» DATASET CONTENT
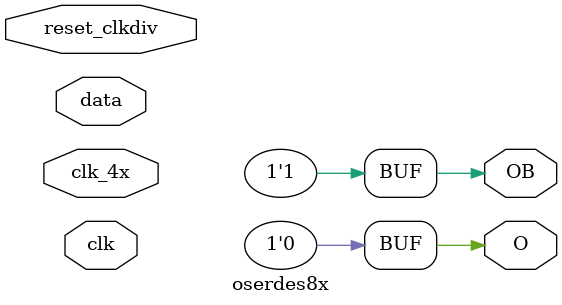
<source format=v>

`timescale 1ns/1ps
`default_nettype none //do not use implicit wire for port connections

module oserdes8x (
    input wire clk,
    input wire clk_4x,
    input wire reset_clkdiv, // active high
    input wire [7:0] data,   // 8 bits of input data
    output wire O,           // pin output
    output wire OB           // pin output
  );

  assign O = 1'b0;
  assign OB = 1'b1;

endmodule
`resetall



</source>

» TO DO
All lines from the one with "input wire [7:0]" to the end of the listing are to be printed exactly as given, both ends included.

» RESPONSE BOX
    input wire [7:0] data,   // 8 bits of input data
    output wire O,           // pin output
    output wire OB           // pin output
  );

  assign O = 1'b0;
  assign OB = 1'b1;

endmodule
`resetall



</source>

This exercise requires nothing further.